Andy brought him home, late that night, helping the two ambulance men carry the stretcher up the stairs. Sol was strapped to the stretcher, white faced and unconscious, breathing heavily.
“There was a street fight,” Andy said, “almost a riot when the march started. Sol was in it. He got knocked down. His hip is broken.” He looked at her, unsmiling and tired, as the stretcher was carried in.
“That can be very serious with old people,” he said.
5
There was a thin crust of ice on the water, and it crackled and broke when Billy pushed the can down through it. As he climbed back up the stairs he saw that another rusted metal step had been exposed. They had dipped a lot of water out of the compartment, but it still appeared to be at least half full.
“There’s a little ice on top, but I don’t think it can freeze all the way down solid,” he told Peter as he closed and dogged shut the door. “There’s still plenty of water there, plenty.”

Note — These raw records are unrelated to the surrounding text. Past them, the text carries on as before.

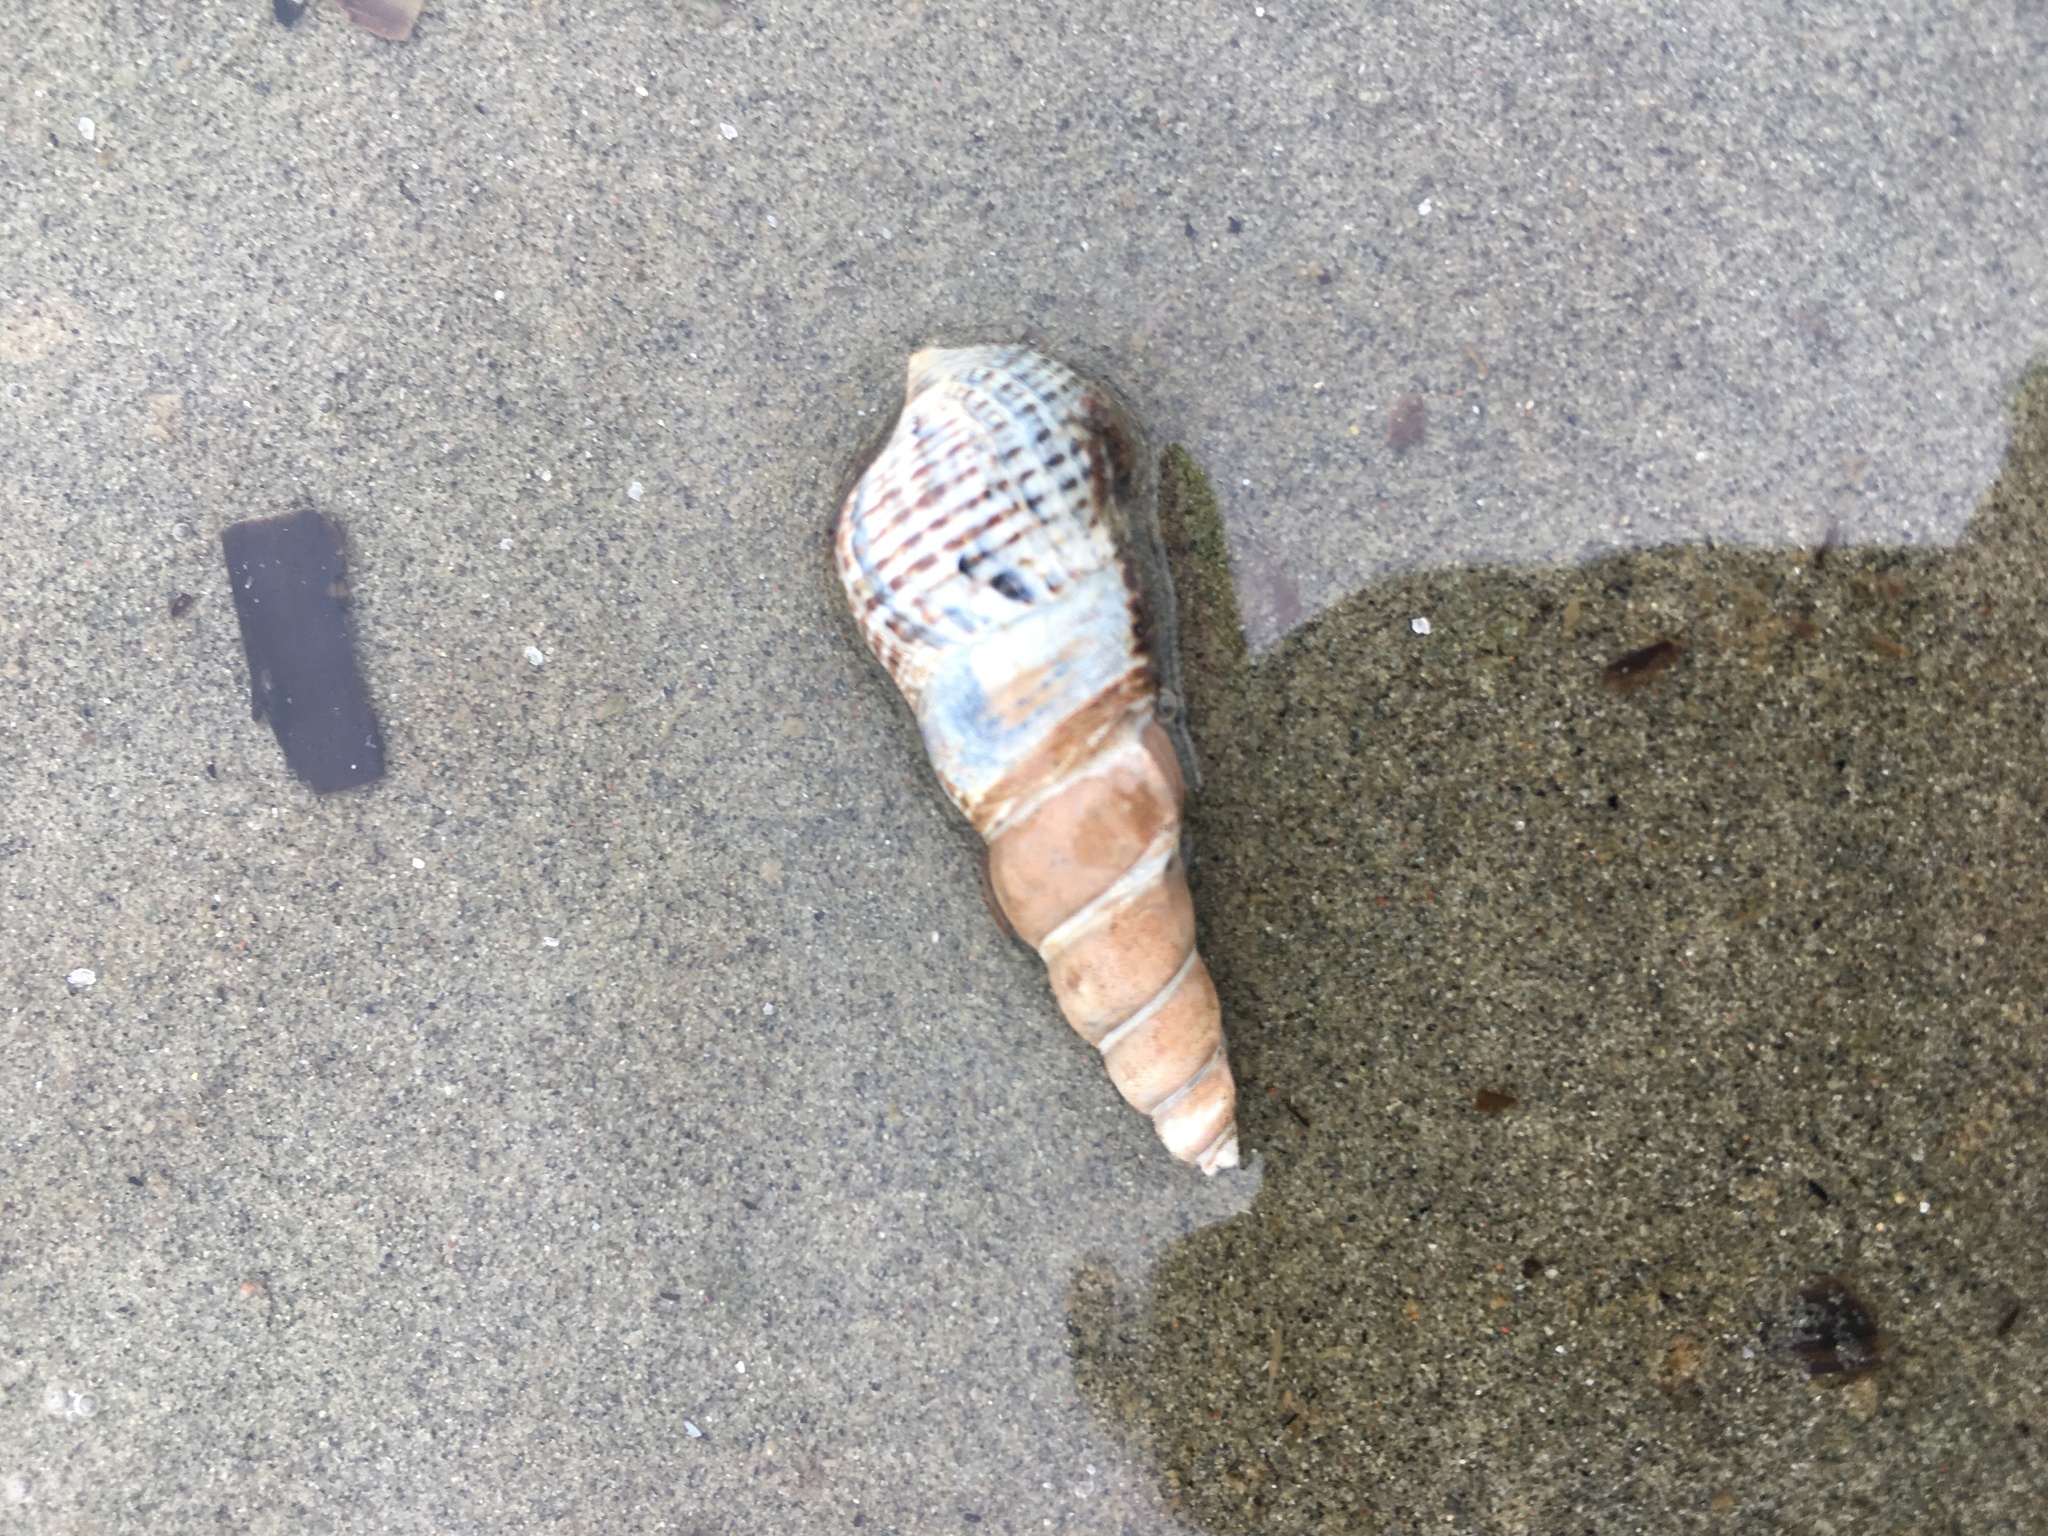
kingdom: Animalia
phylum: Mollusca
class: Gastropoda
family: Batillariidae
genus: Batillaria
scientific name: Batillaria attramentaria
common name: Japanese false cerith
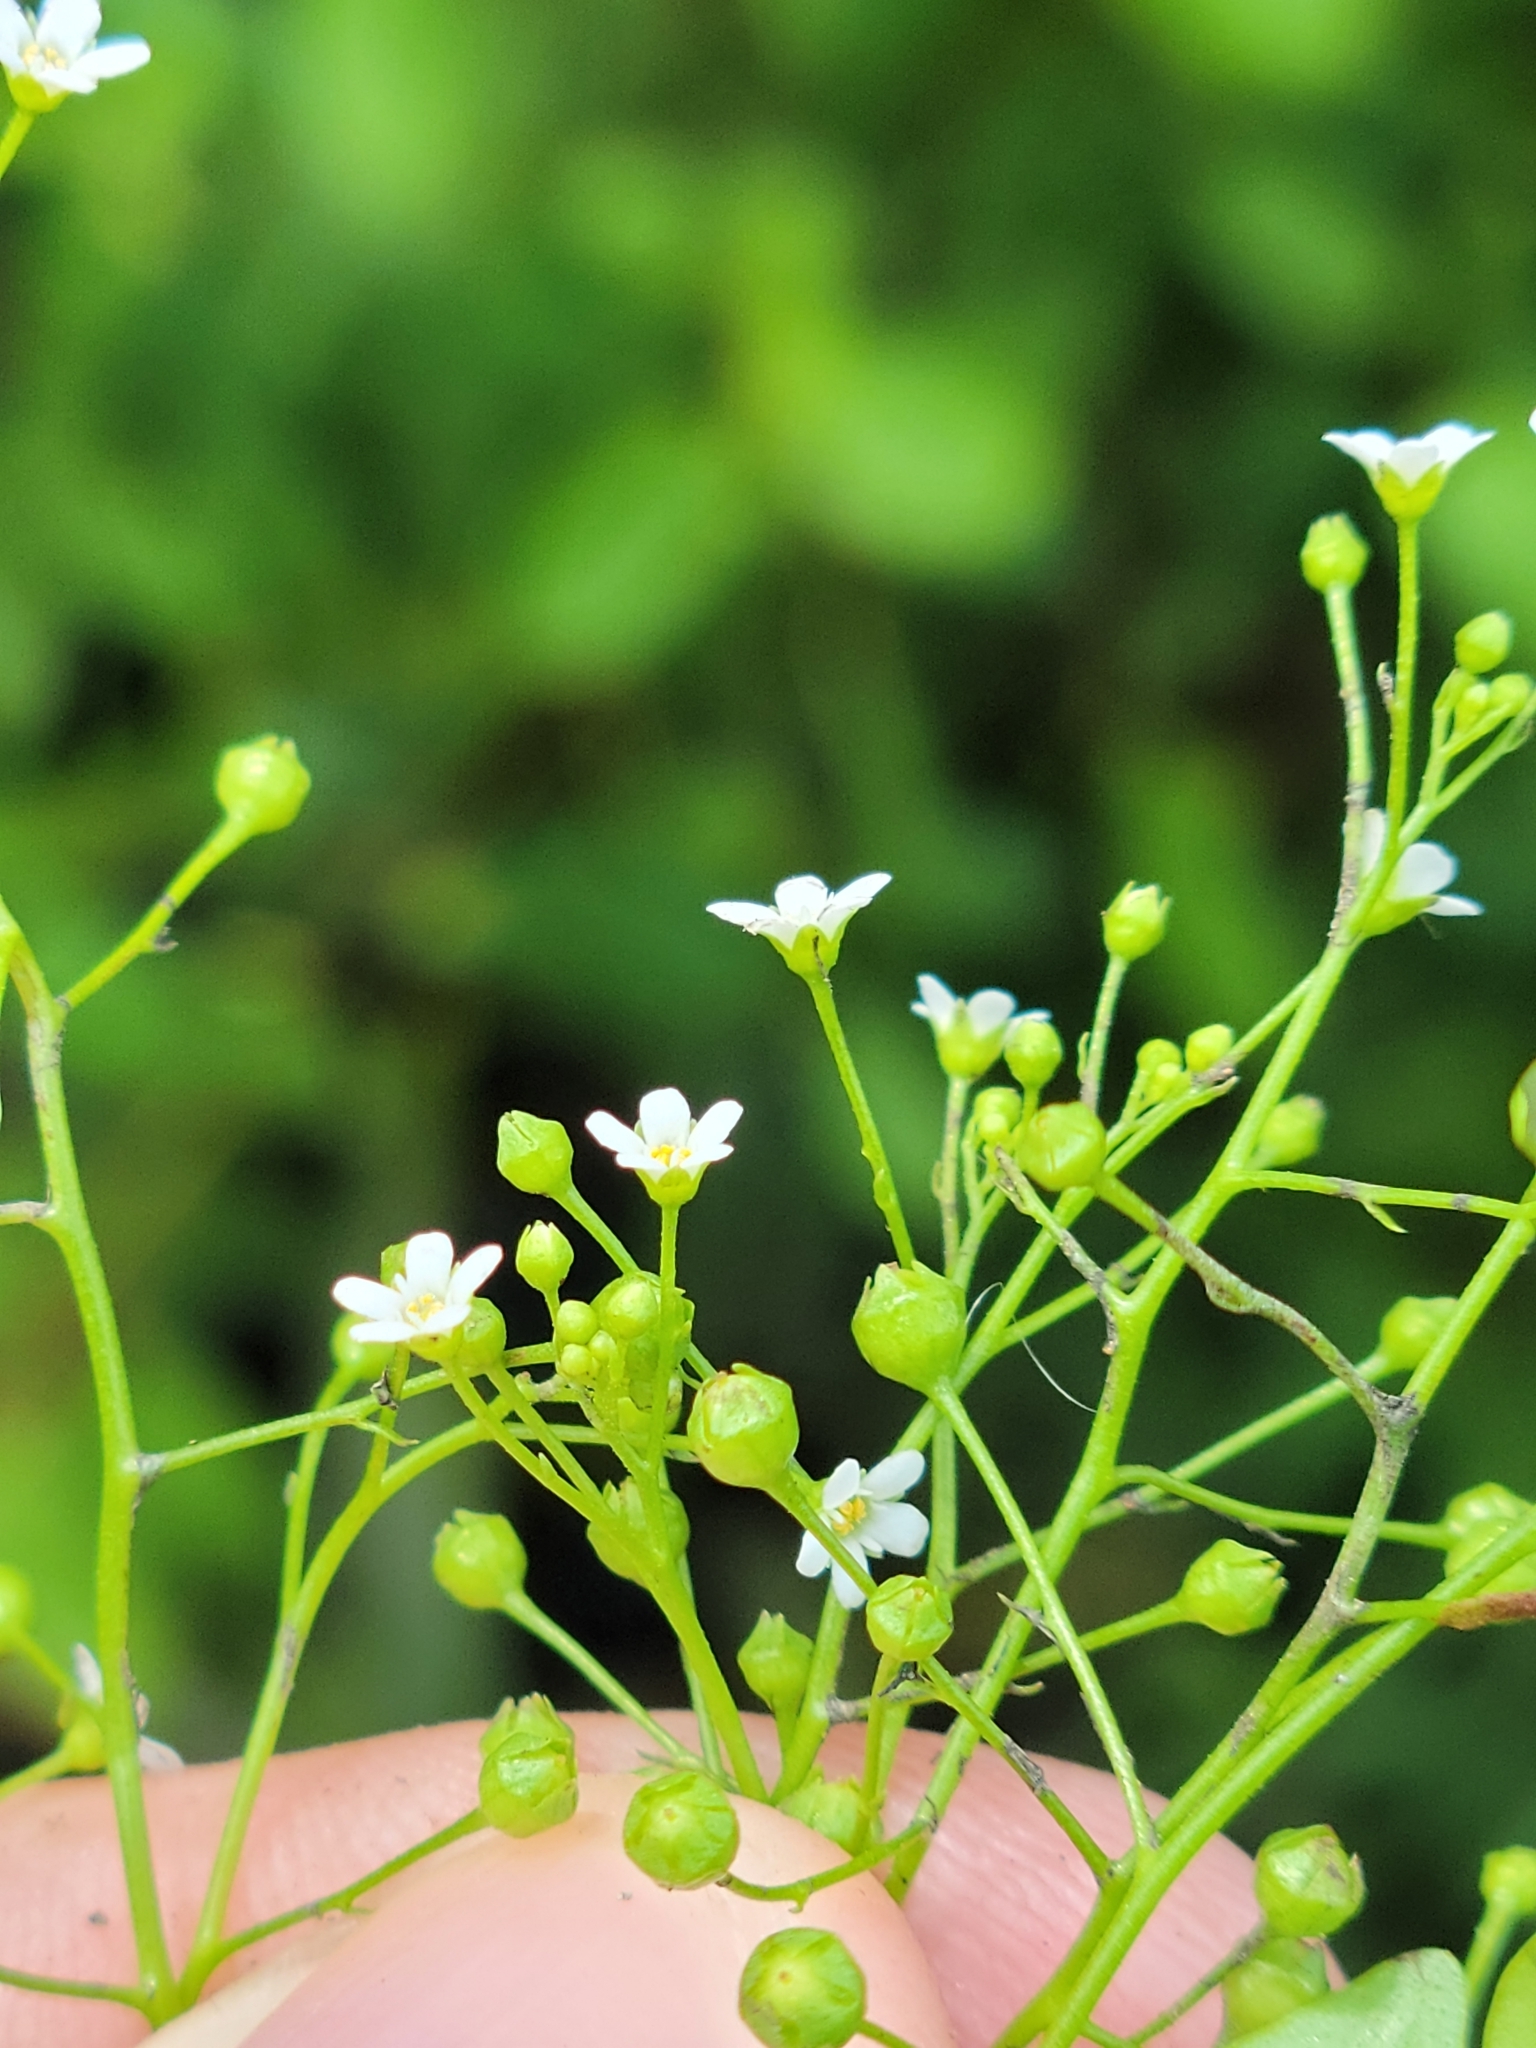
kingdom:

He measured the water carefully every day and locked the door on it as though it were a bank vault full of money. Why not? It was as good as money. As long as the water shortage continued they could get a good price for it, all the D’s they needed to keep warm and eat well.
“How about that, Pete?” he said, hanging the can from the bracket over the seacoal fire. “Did you ever stop to think that we can eat this water? Because we can sell it and buy food, that’s why.”
Peter squatted on his hams, staring fixedly out the door, and paid no attention until Billy shouted to him and repeated what he had said. Peter shook his head, unhappily.
“Whose God is their belly, and whose glory is in their shame,” he intoned. “I have explained to you, Billy, we are approaching the end of all material things. If you covet them you are lost…”
“So — are you lost? You’re wearing clothes bought with that water and eating the grub — so what do you mean?”
“I eat simply to exist for the Day,” he answered solemnly, squinting through the open door at the watery November sun. “We are so close, just a few weeks now, it is hard to believe. Soon it will be days. What a blessing that it should come during our lifetimes.” He pulled himself to his feet and went out; Billy could hear him climbing down to the ground.